### [Work instruction]
Render every nonblank line of the listing below as a Markdown table with two columns, "Row" and "Listing line". Number the rows in order and leave out the blank lines.

### [Given entries]
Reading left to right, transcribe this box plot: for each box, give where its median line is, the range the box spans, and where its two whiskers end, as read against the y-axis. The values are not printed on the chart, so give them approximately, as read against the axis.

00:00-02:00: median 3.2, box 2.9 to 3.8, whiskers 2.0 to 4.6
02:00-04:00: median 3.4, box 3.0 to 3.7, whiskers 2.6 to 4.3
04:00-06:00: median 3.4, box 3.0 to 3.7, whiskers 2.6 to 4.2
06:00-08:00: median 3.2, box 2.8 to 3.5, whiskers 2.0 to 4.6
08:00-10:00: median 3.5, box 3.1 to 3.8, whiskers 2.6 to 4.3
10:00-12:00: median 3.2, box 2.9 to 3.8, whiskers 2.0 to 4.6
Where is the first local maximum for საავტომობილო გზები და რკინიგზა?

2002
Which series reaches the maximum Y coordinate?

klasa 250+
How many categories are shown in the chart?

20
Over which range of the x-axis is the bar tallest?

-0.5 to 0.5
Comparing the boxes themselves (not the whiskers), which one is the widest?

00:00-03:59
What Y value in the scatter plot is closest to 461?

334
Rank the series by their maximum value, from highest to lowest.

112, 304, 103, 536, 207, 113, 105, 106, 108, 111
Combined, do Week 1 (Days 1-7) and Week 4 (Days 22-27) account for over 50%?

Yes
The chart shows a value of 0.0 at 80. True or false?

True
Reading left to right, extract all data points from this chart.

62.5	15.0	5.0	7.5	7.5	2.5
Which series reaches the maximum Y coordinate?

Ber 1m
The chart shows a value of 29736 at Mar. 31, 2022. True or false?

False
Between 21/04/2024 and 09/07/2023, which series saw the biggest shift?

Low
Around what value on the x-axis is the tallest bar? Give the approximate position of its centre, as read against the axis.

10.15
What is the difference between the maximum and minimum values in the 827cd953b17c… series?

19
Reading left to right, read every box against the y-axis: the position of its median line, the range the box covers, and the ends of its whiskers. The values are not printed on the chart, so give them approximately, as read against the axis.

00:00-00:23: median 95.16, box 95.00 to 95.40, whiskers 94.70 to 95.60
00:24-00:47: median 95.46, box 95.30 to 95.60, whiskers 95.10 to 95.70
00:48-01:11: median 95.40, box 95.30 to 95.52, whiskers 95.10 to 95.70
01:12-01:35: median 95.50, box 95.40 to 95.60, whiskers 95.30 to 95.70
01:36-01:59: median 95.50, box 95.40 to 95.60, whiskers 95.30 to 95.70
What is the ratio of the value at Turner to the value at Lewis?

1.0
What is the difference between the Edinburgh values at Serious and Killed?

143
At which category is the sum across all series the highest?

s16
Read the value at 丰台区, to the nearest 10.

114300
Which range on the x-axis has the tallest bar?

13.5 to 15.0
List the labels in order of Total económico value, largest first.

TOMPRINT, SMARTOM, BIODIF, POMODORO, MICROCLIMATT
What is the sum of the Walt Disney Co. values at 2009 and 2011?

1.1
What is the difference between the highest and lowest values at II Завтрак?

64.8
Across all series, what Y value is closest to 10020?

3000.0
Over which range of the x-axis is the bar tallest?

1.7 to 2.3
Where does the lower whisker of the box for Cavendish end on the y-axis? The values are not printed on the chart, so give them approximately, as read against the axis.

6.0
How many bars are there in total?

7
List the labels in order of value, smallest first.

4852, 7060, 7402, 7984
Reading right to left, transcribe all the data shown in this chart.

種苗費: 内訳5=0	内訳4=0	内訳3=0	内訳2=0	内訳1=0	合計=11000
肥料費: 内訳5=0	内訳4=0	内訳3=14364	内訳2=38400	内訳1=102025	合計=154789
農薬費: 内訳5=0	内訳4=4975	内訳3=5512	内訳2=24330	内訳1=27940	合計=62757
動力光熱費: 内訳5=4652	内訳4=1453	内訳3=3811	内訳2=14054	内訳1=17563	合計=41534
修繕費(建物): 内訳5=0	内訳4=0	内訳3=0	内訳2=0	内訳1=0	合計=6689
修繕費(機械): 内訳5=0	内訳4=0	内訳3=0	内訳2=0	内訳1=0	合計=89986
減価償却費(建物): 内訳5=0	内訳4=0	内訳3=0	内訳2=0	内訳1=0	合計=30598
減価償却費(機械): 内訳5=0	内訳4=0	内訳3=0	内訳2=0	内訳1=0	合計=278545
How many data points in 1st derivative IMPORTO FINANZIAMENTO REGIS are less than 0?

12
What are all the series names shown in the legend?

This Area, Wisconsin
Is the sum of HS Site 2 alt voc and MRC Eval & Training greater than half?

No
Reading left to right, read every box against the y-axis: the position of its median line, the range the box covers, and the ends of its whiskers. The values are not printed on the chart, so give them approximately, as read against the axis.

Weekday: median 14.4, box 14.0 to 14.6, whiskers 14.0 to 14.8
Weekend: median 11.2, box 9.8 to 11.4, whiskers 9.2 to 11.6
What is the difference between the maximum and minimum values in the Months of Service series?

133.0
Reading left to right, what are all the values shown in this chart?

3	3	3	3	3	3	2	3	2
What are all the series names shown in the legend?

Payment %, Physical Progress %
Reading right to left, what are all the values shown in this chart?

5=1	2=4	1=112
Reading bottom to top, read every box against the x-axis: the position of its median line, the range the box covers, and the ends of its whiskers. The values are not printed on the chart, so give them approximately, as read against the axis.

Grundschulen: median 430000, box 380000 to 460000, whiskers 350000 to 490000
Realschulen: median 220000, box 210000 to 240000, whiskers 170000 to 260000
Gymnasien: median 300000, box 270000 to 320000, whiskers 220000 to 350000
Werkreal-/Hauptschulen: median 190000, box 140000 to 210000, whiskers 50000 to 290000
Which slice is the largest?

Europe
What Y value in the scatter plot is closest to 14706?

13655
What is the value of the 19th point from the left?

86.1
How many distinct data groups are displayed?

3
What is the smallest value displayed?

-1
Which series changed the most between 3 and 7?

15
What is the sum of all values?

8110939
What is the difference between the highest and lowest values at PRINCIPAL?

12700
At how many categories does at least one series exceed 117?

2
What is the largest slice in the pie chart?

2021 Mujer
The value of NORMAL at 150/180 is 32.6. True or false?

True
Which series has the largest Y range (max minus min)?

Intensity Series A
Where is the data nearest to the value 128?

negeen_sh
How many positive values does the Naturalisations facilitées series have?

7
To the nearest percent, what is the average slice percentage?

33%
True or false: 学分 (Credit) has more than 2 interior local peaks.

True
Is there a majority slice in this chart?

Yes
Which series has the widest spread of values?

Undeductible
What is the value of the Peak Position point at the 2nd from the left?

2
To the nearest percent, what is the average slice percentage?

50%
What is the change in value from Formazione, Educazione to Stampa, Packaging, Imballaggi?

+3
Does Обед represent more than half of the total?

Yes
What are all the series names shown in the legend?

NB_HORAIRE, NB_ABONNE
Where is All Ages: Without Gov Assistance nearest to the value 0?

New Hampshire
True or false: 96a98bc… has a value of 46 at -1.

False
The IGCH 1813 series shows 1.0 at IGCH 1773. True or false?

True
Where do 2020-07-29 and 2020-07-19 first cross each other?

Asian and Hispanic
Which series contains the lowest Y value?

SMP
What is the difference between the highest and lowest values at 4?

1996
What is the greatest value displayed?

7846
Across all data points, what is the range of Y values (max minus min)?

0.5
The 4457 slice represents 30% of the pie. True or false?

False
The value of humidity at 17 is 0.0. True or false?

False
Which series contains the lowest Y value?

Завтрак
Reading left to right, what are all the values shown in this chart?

### [Exercise result]
| Row | Listing line |
|---|---|
| 1 | Reading left to right, transcribe this box plot: for each box, give where its median line is, the range the box spans, and where its two whiskers end, as read against the y-axis. The values are not printed on the chart, so give them approximately, as read against the axis. |
| 2 | 00:00-02:00: median 3.2, box 2.9 to 3.8, whiskers 2.0 to 4.6 |
| 3 | 02:00-04:00: median 3.4, box 3.0 to 3.7, whiskers 2.6 to 4.3 |
| 4 | 04:00-06:00: median 3.4, box 3.0 to 3.7, whiskers 2.6 to 4.2 |
| 5 | 06:00-08:00: median 3.2, box 2.8 to 3.5, whiskers 2.0 to 4.6 |
| 6 | 08:00-10:00: median 3.5, box 3.1 to 3.8, whiskers 2.6 to 4.3 |
| 7 | 10:00-12:00: median 3.2, box 2.9 to 3.8, whiskers 2.0 to 4.6 |
| 8 | Where is the first local maximum for საავტომობილო გზები და რკინიგზა? |
| 9 | 2002 |
| 10 | Which series reaches the maximum Y coordinate? |
| 11 | klasa 250+ |
| 12 | How many categories are shown in the chart? |
| 13 | 20 |
| 14 | Over which range of the x-axis is the bar tallest? |
| 15 | -0.5 to 0.5 |
| 16 | Comparing the boxes themselves (not the whiskers), which one is the widest? |
| 17 | 00:00-03:59 |
| 18 | What Y value in the scatter plot is closest to 461? |
| 19 | 334 |
| 20 | Rank the series by their maximum value, from highest to lowest. |
| 21 | 112, 304, 103, 536, 207, 113, 105, 106, 108, 111 |
| 22 | Combined, do Week 1 (Days 1-7) and Week 4 (Days 22-27) account for over 50%? |
| 23 | Yes |
| 24 | The chart shows a value of 0.0 at 80. True or false? |
| 25 | True |
| 26 | Reading left to right, extract all data points from this chart. |
| 27 | 62.5	15.0	5.0	7.5	7.5	2.5 |
| 28 | Which series reaches the maximum Y coordinate? |
| 29 | Ber 1m |
| 30 | The chart shows a value of 29736 at Mar. 31, 2022. True or false? |
| 31 | False |
| 32 | Between 21/04/2024 and 09/07/2023, which series saw the biggest shift? |
| 33 | Low |
| 34 | Around what value on the x-axis is the tallest bar? Give the approximate position of its centre, as read against the axis. |
| 35 | 10.15 |
| 36 | What is the difference between the maximum and minimum values in the 827cd953b17c… series? |
| 37 | 19 |
| 38 | Reading left to right, read every box against the y-axis: the position of its median line, the range the box covers, and the ends of its whiskers. The values are not printed on the chart, so give them approximately, as read against the axis. |
| 39 | 00:00-00:23: median 95.16, box 95.00 to 95.40, whiskers 94.70 to 95.60 |
| 40 | 00:24-00:47: median 95.46, box 95.30 to 95.60, whiskers 95.10 to 95.70 |
| 41 | 00:48-01:11: median 95.40, box 95.30 to 95.52, whiskers 95.10 to 95.70 |
| 42 | 01:12-01:35: median 95.50, box 95.40 to 95.60, whiskers 95.30 to 95.70 |
| 43 | 01:36-01:59: median 95.50, box 95.40 to 95.60, whiskers 95.30 to 95.70 |
| 44 | What is the ratio of the value at Turner to the value at Lewis? |
| 45 | 1.0 |
| 46 | What is the difference between the Edinburgh values at Serious and Killed? |
| 47 | 143 |
| 48 | At which category is the sum across all series the highest? |
| 49 | s16 |
| 50 | Read the value at 丰台区, to the nearest 10. |
| 51 | 114300 |
| 52 | Which range on the x-axis has the tallest bar? |
| 53 | 13.5 to 15.0 |
| 54 | List the labels in order of Total económico value, largest first. |
| 55 | TOMPRINT, SMARTOM, BIODIF, POMODORO, MICROCLIMATT |
| 56 | What is the sum of the Walt Disney Co. values at 2009 and 2011? |
| 57 | 1.1 |
| 58 | What is the difference between the highest and lowest values at II Завтрак? |
| 59 | 64.8 |
| 60 | Across all series, what Y value is closest to 10020? |
| 61 | 3000.0 |
| 62 | Over which range of the x-axis is the bar tallest? |
| 63 | 1.7 to 2.3 |
| 64 | Where does the lower whisker of the box for Cavendish end on the y-axis? The values are not printed on the chart, so give them approximately, as read against the axis. |
| 65 | 6.0 |
| 66 | How many bars are there in total? |
| 67 | 7 |
| 68 | List the labels in order of value, smallest first. |
| 69 | 4852, 7060, 7402, 7984 |
| 70 | Reading right to left, transcribe all the data shown in this chart. |
| 71 | 種苗費: 内訳5=0	内訳4=0	内訳3=0	内訳2=0	内訳1=0	合計=11000 |
| 72 | 肥料費: 内訳5=0	内訳4=0	内訳3=14364	内訳2=38400	内訳1=102025	合計=154789 |
| 73 | 農薬費: 内訳5=0	内訳4=4975	内訳3=5512	内訳2=24330	内訳1=27940	合計=62757 |
| 74 | 動力光熱費: 内訳5=4652	内訳4=1453	内訳3=3811	内訳2=14054	内訳1=17563	合計=41534 |
| 75 | 修繕費(建物): 内訳5=0	内訳4=0	内訳3=0	内訳2=0	内訳1=0	合計=6689 |
| 76 | 修繕費(機械): 内訳5=0	内訳4=0	内訳3=0	内訳2=0	内訳1=0	合計=89986 |
| 77 | 減価償却費(建物): 内訳5=0	内訳4=0	内訳3=0	内訳2=0	内訳1=0	合計=30598 |
| 78 | 減価償却費(機械): 内訳5=0	内訳4=0	内訳3=0	内訳2=0	内訳1=0	合計=278545 |
| 79 | How many data points in 1st derivative IMPORTO FINANZIAMENTO REGIS are less than 0? |
| 80 | 12 |
| 81 | What are all the series names shown in the legend? |
| 82 | This Area, Wisconsin |
| 83 | Is the sum of HS Site 2 alt voc and MRC Eval & Training greater than half? |
| 84 | No |
| 85 | Reading left to right, read every box against the y-axis: the position of its median line, the range the box covers, and the ends of its whiskers. The values are not printed on the chart, so give them approximately, as read against the axis. |
| 86 | Weekday: median 14.4, box 14.0 to 14.6, whiskers 14.0 to 14.8 |
| 87 | Weekend: median 11.2, box 9.8 to 11.4, whiskers 9.2 to 11.6 |
| 88 | What is the difference between the maximum and minimum values in the Months of Service series? |
| 89 | 133.0 |
| 90 | Reading left to right, what are all the values shown in this chart? |
| 91 | 3	3	3	3	3	3	2	3	2 |
| 92 | What are all the series names shown in the legend? |
| 93 | Payment %, Physical Progress % |
| 94 | Reading right to left, what are all the values shown in this chart? |
| 95 | 5=1	2=4	1=112 |
| 96 | Reading bottom to top, read every box against the x-axis: the position of its median line, the range the box covers, and the ends of its whiskers. The values are not printed on the chart, so give them approximately, as read against the axis. |
| 97 | Grundschulen: median 430000, box 380000 to 460000, whiskers 350000 to 490000 |
| 98 | Realschulen: median 220000, box 210000 to 240000, whiskers 170000 to 260000 |
| 99 | Gymnasien: median 300000, box 270000 to 320000, whiskers 220000 to 350000 |
| 100 | Werkreal-/Hauptschulen: median 190000, box 140000 to 210000, whiskers 50000 to 290000 |
| 101 | Which slice is the largest? |
| 102 | Europe |
| 103 | What Y value in the scatter plot is closest to 14706? |
| 104 | 13655 |
| 105 | What is the value of the 19th point from the left? |
| 106 | 86.1 |
| 107 | How many distinct data groups are displayed? |
| 108 | 3 |
| 109 | What is the smallest value displayed? |
| 110 | -1 |
| 111 | Which series changed the most between 3 and 7? |
| 112 | 15 |
| 113 | What is the sum of all values? |
| 114 | 8110939 |
| 115 | What is the difference between the highest and lowest values at PRINCIPAL? |
| 116 | 12700 |
| 117 | At how many categories does at least one series exceed 117? |
| 118 | 2 |
| 119 | What is the largest slice in the pie chart? |
| 120 | 2021 Mujer |
| 121 | The value of NORMAL at 150/180 is 32.6. True or false? |
| 122 | True |
| 123 | Which series has the largest Y range (max minus min)? |
| 124 | Intensity Series A |
| 125 | Where is the data nearest to the value 128? |
| 126 | negeen_sh |
| 127 | How many positive values does the Naturalisations facilitées series have? |
| 128 | 7 |
| 129 | To the nearest percent, what is the average slice percentage? |
| 130 | 33% |
| 131 | True or false: 学分 (Credit) has more than 2 interior local peaks. |
| 132 | True |
| 133 | Is there a majority slice in this chart? |
| 134 | Yes |
| 135 | Which series has the widest spread of values? |
| 136 | Undeductible |
| 137 | What is the value of the Peak Position point at the 2nd from the left? |
| 138 | 2 |
| 139 | To the nearest percent, what is the average slice percentage? |
| 140 | 50% |
| 141 | What is the change in value from Formazione, Educazione to Stampa, Packaging, Imballaggi? |
| 142 | +3 |
| 143 | Does Обед represent more than half of the total? |
| 144 | Yes |
| 145 | What are all the series names shown in the legend? |
| 146 | NB_HORAIRE, NB_ABONNE |
| 147 | Where is All Ages: Without Gov Assistance nearest to the value 0? |
| 148 | New Hampshire |
| 149 | True or false: 96a98bc… has a value of 46 at -1. |
| 150 | False |
| 151 | The IGCH 1813 series shows 1.0 at IGCH 1773. True or false? |
| 152 | True |
| 153 | Where do 2020-07-29 and 2020-07-19 first cross each other? |
| 154 | Asian and Hispanic |
| 155 | Which series contains the lowest Y value? |
| 156 | SMP |
| 157 | What is the difference between the highest and lowest values at 4? |
| 158 | 1996 |
| 159 | What is the greatest value displayed? |
| 160 | 7846 |
| 161 | Across all data points, what is the range of Y values (max minus min)? |
| 162 | 0.5 |
| 163 | The 4457 slice represents 30% of the pie. True or false? |
| 164 | False |
| 165 | The value of humidity at 17 is 0.0. True or false? |
| 166 | False |
| 167 | Which series contains the lowest Y value? |
| 168 | Завтрак |
| 169 | Reading left to right, what are all the values shown in this chart? |